This impressive book, winner of the National Book Award, is an incisive, passionate piece of advocacy scholarship concerning the development of anti-homosexual attitudes in the pre-modern era. It's required reading mostly because of the arguments that it lays out (many of which are regrettably stretched too thin), the sources that deploys and explicates, and the fact that it was the book that really got the ball rolling on further discussion of these issues.
Boswell's main thesis is that intolerance of homosexuality began in earnest only in the 12th Century, and that homosexuality was both common and tolerated by Christianity and the Christian states prior to that time. Boswell was a convert to Roman Catholicism, and appears to have struggled mightily as a scholar to disconnect the anti-homosexual teachings of the (current) church of his day from what he perceived to have been different attitudes in the pre-medieval church -- essentially in an attempt to drive a wedge between "early" Christianity, on the one hand, and intolerance of homosexuality, on the other. The thesis suggests that such intolerance only came later, and therefore was not intrinsic or important in the earlier periods of the church (and therefore was something that could also be discarded by the church of today as something it did not view as essential in an earlier time).
Unfortunately, Boswell, in his zeal to demonstrate his ideas, regrettably either downplays most of the contra evidence, or interprets it in what can mostly be described as rather tendentious, strained and unconvincing ways. If one is looking at history more or less objectively, without a preconceived attempt to "rehabilitate" the reputation of the early church vis-a-vis homosexuality, it's very hard to accept Boswell's thesis. History records that the early Christian Fathers like Tertullian and Clement railed quite a bit against homosexuality, common as it was in the Hellenistic world of late antiquity. After the adoption by the Empire of Christianity, history again records that statutes punishing homosexuality with death or castration almost immediately began to appear in Roman legal codes, and began to be enforced. St John Chrysostom preached some of the most virulently anti-homosexual sermons in the history of Christianity already in the late 4th Century, and the Emperor Justinian instituted extremely harsh penalties against homosexuals. The historical record, viewed objectively, is reasonably clear: institutional Christianity was hostile to homosexual activity from a very early point.
Of course, this doesn't mean that Christianity, as a belief system, must be anti-homosexual. But for Boswell, that kind of thinking was not good enough because he was interested not in rehabilitating Christianity as a belief system, but in rehabilitating institutional Christianity (particularly the Catholic Church that he so loved) from its anti-homosexual history. Unfortunately, to do so, much history has to be ignored, downplayed or interpreted in very strained ways. And ultimately, this is the undoing of Boswell's thesis. When reading this book -- which glitters with erudition and scholarship -- one can't help rooting for Boswell. You *want* his thesis to be right .... but ultimately, it just doesn't convince.

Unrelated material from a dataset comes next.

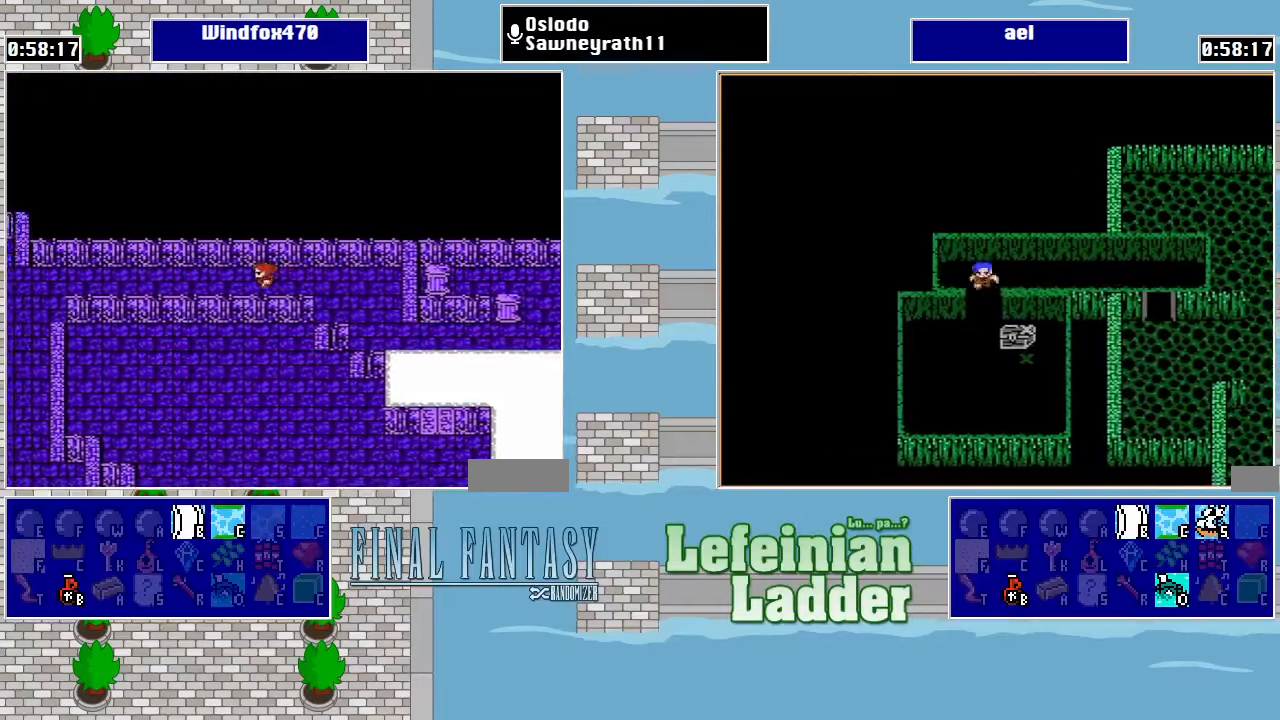
{"buttons": ["DPAD_LEFT"], "events": []}
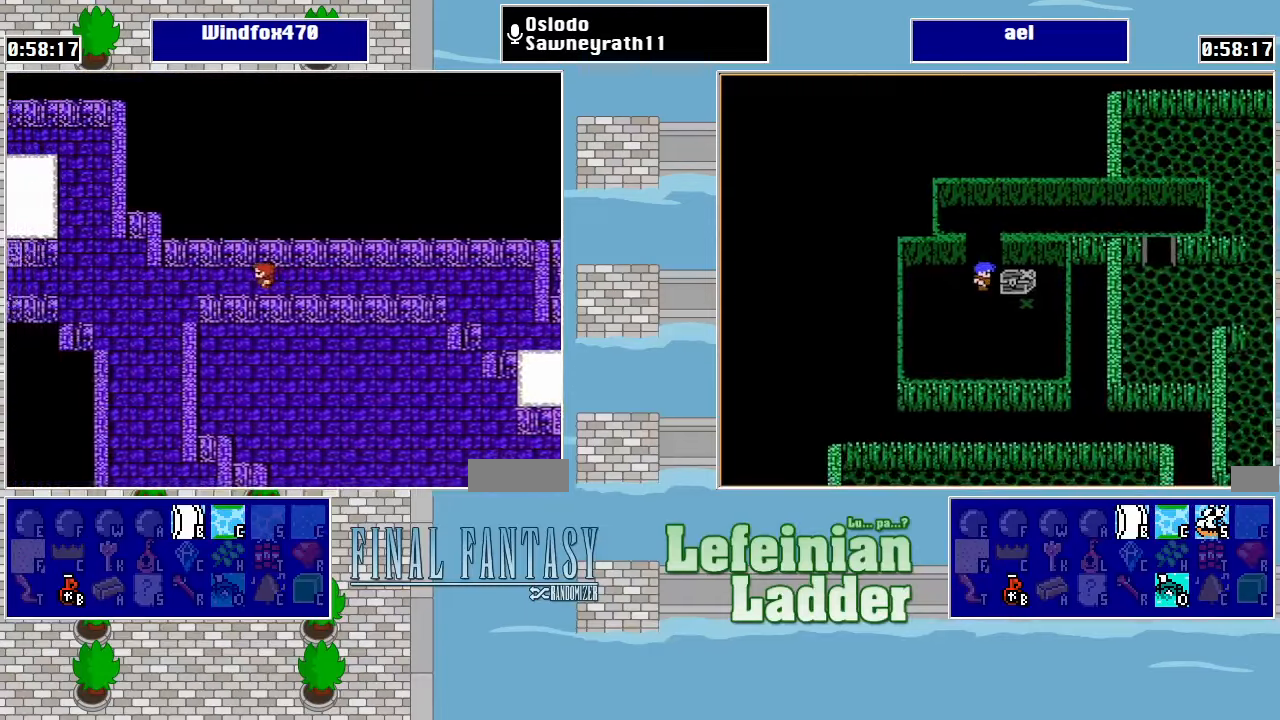
{"buttons": ["DPAD_DOWN"], "events": [[367, "DPAD_DOWN", "down"], [367, "DPAD_LEFT", "up"]]}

An objective view of history -- while remaining aloof from the question of whether anti-homosexuality is intrinsic to Christianity as a matter of faith (that's an issue for the theologians) -- clearly demonstrates that institutional Christianity has been profoundly anti-homosexual from the time it became "institutional".
Nevertheless, the book is required reading for anyone interested in these topics, mainly because it highlights the issues, frames the debate and (undoubtedly) reflects the work of a brilliant mind.